L'Union européenne accuse en revanche un solde commercial négatif principalement avec le Brésil, l'Argentine, l'Indonésie et l'Ukraine, principaux fournisseurs de certains produits où l'Union européenne recourt massivement à des importations. À cet égard, la moitié des importations européennes chaque année sont constituées de fruits et légumes, d'oléoprotéagineux et de poissons.

Surtout, le mirage du « tout local » se heurte à une réalité démographique claire : la demande mondiale agroalimentaire ne va cesser d'augmenter ces prochaines années, par un effet « démographie » mais également par l'accession à la classe moyenne de plusieurs centaines de millions de personnes, qui induit une modification des comportements alimentaires individuels.

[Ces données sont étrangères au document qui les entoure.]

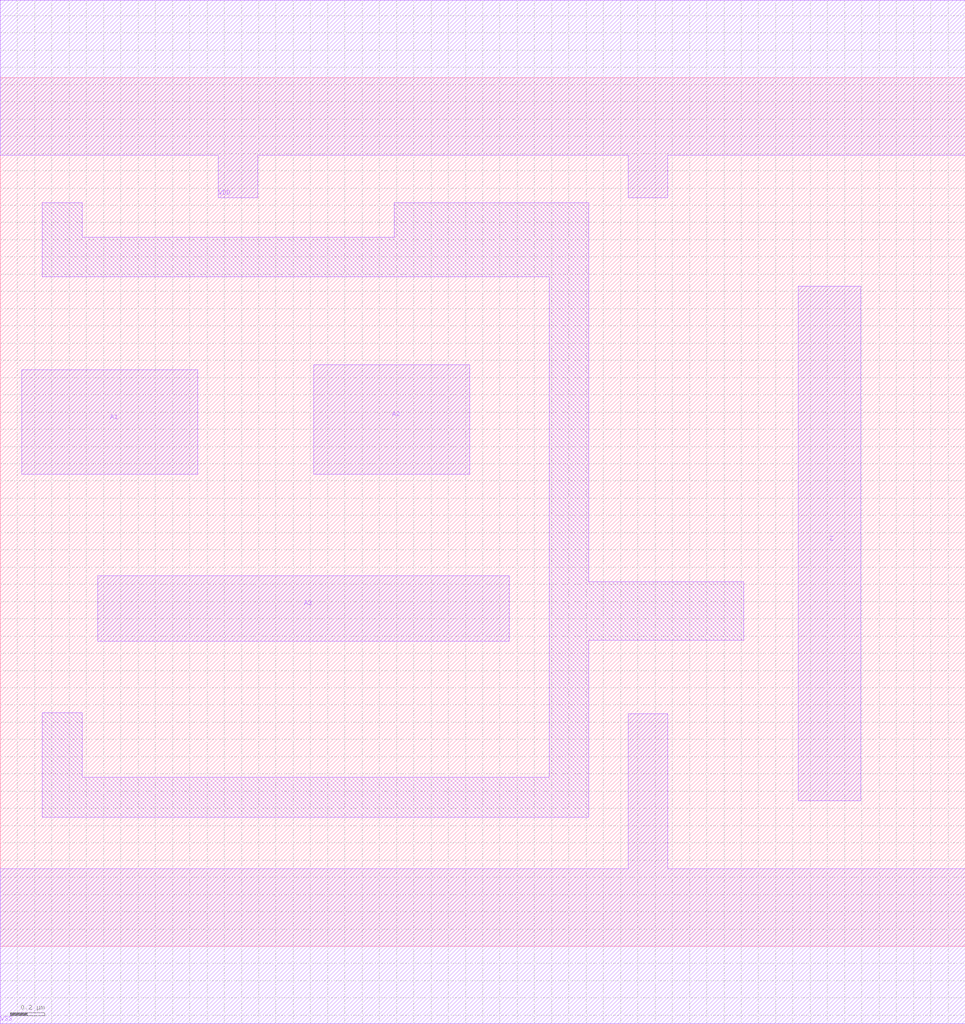
<source format=lef>
# Copyright 2022 GlobalFoundries PDK Authors
#
# Licensed under the Apache License, Version 2.0 (the "License");
# you may not use this file except in compliance with the License.
# You may obtain a copy of the License at
#
#      http://www.apache.org/licenses/LICENSE-2.0
#
# Unless required by applicable law or agreed to in writing, software
# distributed under the License is distributed on an "AS IS" BASIS,
# WITHOUT WARRANTIES OR CONDITIONS OF ANY KIND, either express or implied.
# See the License for the specific language governing permissions and
# limitations under the License.

MACRO gf180mcu_fd_sc_mcu9t5v0__and3_1
  CLASS core ;
  FOREIGN gf180mcu_fd_sc_mcu9t5v0__and3_1 0.0 0.0 ;
  ORIGIN 0 0 ;
  SYMMETRY X Y ;
  SITE GF018hv5v_green_sc9 ;
  SIZE 5.6 BY 5.04 ;
  PIN A1
    DIRECTION INPUT ;
    ANTENNAGATEAREA 0.761 ;
    PORT
      LAYER METAL1 ;
        POLYGON 0.125 2.74 1.145 2.74 1.145 3.345 0.125 3.345  ;
    END
  END A1
  PIN A2
    DIRECTION INPUT ;
    ANTENNAGATEAREA 0.761 ;
    PORT
      LAYER METAL1 ;
        POLYGON 1.82 2.74 2.725 2.74 2.725 3.375 1.82 3.375  ;
    END
  END A2
  PIN A3
    DIRECTION INPUT ;
    ANTENNAGATEAREA 0.761 ;
    PORT
      LAYER METAL1 ;
        POLYGON 0.565 1.77 2.955 1.77 2.955 2.15 0.565 2.15  ;
    END
  END A3
  PIN Z
    DIRECTION OUTPUT ;
    ANTENNADIFFAREA 1.386 ;
    PORT
      LAYER METAL1 ;
        POLYGON 4.63 0.845 4.995 0.845 4.995 3.83 4.63 3.83  ;
    END
  END Z
  PIN VDD
    DIRECTION INOUT ;
    USE power ;
    SHAPE ABUTMENT ;
    PORT
      LAYER METAL1 ;
        POLYGON 0 4.59 1.265 4.59 1.265 4.345 1.495 4.345 1.495 4.59 3.645 4.59 3.645 4.345 3.875 4.345 3.875 4.59 4.315 4.59 5.6 4.59 5.6 5.49 4.315 5.49 0 5.49  ;
    END
  END VDD
  PIN VSS
    DIRECTION INOUT ;
    USE ground ;
    SHAPE ABUTMENT ;
    PORT
      LAYER METAL1 ;
        POLYGON 0 -0.45 5.6 -0.45 5.6 0.45 3.875 0.45 3.875 1.35 3.645 1.35 3.645 0.45 0 0.45  ;
    END
  END VSS
  OBS
      LAYER METAL1 ;
        POLYGON 0.245 3.885 3.185 3.885 3.185 0.98 0.475 0.98 0.475 1.355 0.245 1.355 0.245 0.75 3.415 0.75 3.415 1.775 4.315 1.775 4.315 2.115 3.415 2.115 3.415 4.315 2.285 4.315 2.285 4.115 0.475 4.115 0.475 4.315 0.245 4.315  ;
  END
END gf180mcu_fd_sc_mcu9t5v0__and3_1

</source>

Au total, la FAO estime que la consommation alimentaire mondiale de calories augmentera de 50 % entre 2006 et 2050, au moment même où le potentiel productif mondial est impacté à la baisse par les conséquences du changement climatique.

Évolution de la consommation mondiale de calories animales et végétales (selon la FAO)

Source : Haut-commissariat au Plan, « L'agriculture :
enjeu de reconquête », juillet 2021.

Dans ce contexte géostratégique, où l'arme alimentaire va devenir majeure, l'Union européenne a clairement une carte à jouer en conservant voire accroissant ses avantages. On est là loin de l'idée fausse selon laquelle l'agriculture européenne serait condamnée face à des agricultures concurrentes à bas coût de main d'oeuvre, sans doute car la main d'oeuvre n'est pas le seul agrégat à analyser.


* 13 Source : Vincent Chatellier (Inrae), hors échanges intraeuropéens.